The Republicans are not only about austerity, however. The many progressives who are finding it a challenge to get their mojo working on behalf of the Obama campaign would be well-advised to contemplate the entourage that will accompany Romney into the White House: the Tea Party ideologues, evangelical fundamentalists, climate-change deniers, neo-con war hawks, racist “birthers,” “Drill, baby, drill” cowboys, anti-immigration nativists, Catholic pro-lifers, Christian Zionists, education privateers, hateful pundits — not to mention the billionaire backers of right-wing super PACs and think tanks. Mitt Romney can turn his Etch-a-Sketch upside down and shake it all he likes; his party will remain a collection of far right activists.
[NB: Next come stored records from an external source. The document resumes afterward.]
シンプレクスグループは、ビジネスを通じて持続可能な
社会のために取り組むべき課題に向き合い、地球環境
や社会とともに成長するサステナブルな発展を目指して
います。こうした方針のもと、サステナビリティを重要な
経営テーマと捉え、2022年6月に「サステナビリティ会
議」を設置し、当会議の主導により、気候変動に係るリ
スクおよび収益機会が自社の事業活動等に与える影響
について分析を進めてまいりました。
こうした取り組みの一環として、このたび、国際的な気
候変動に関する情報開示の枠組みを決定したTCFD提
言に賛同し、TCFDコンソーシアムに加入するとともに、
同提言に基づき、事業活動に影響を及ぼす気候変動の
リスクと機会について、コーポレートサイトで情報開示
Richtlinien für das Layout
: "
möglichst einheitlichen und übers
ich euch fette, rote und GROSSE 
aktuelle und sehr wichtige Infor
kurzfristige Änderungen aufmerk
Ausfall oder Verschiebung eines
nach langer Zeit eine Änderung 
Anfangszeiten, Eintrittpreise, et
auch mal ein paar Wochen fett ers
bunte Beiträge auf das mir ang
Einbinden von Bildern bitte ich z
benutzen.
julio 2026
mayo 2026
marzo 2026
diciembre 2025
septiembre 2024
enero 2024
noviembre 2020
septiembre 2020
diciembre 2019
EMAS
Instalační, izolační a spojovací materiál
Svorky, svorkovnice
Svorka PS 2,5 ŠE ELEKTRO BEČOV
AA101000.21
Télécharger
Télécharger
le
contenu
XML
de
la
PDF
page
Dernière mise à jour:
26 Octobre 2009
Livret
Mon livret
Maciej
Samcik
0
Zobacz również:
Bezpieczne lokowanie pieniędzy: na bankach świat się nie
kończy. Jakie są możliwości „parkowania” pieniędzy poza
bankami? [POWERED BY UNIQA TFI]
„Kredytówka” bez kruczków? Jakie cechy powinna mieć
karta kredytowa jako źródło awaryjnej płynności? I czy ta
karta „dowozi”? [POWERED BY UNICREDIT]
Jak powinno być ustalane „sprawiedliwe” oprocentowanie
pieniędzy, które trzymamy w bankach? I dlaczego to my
Women, in particular, should not lose sight of the rhetoric of the Republican primary campaign and the reactionary laws that Republican state legislatures have recently attempted to pass: efforts to defund Planned Parenthood, which provides essential healthcare to millions of poor women; to ban all abortions after twenty weeks of pregnancy; to fire public workers (65 percent of whom are women) and destroy their unions; to eliminate federal funding for contraception; to cut $1 billion from Head Start; to water down the Violence Against Women Act; to require voters to show birth certificates (fewer than half of all women have birth certificates that bear their current legal name, according to Mother Jones); to make wage-discrimination lawsuits harder to pursue; to grant “personhood” to fertilized human eggs — the list goes on.
None other than Jeb Bush complained in June of “an orthodoxy that doesn’t allow for disagreement” among the Republicans, which would cause, he said, even the darling of conservatives, Ronald Reagan, to feel ill at ease. If further empowered in the November elections, the enforcers of that “orthodoxy” will turn the above-listed misogynistic goals into legislation (and appoint the judges to back it). We will then have only the Democratic majority in the Senate to count on — if it survives the election — the same majority that failed to end the Bush tax cuts, to pass a cap-and-trade energy bill, to prevent housing foreclosures en masse, or to force any other equitable responses to the Great Recession.
It’s a two-party system, folks.
A Gallup poll in April showed Obama leading Romney by eighteen points among women voters in twelve swing states. A Pew poll in May indicated a significant gender gap of twelve points. These figures are volatile — and there are few women leaders today who have enough stature to bind women together in an understanding of their common interests. Would Hillary Clinton be willing to risk her carefully wrought reputation for bipartisanship in order to step out as a feminist rabble-rouser for the 21st century? Not likely.
It therefore falls to Obama to focus on the context of Romney’s candidacy. Among today’s Republicans, Romney has a relatively moderate record and will no doubt tack to the center while peddling his economic patent medicine. He must not be allowed to disguise the realities of his political party, or the policies he has endorsed to get the nomination. Obama’s capacity, too long dormant, to make liberal sanity, rather than Republican insanity, seem normative in America will be a crucial factor of this election.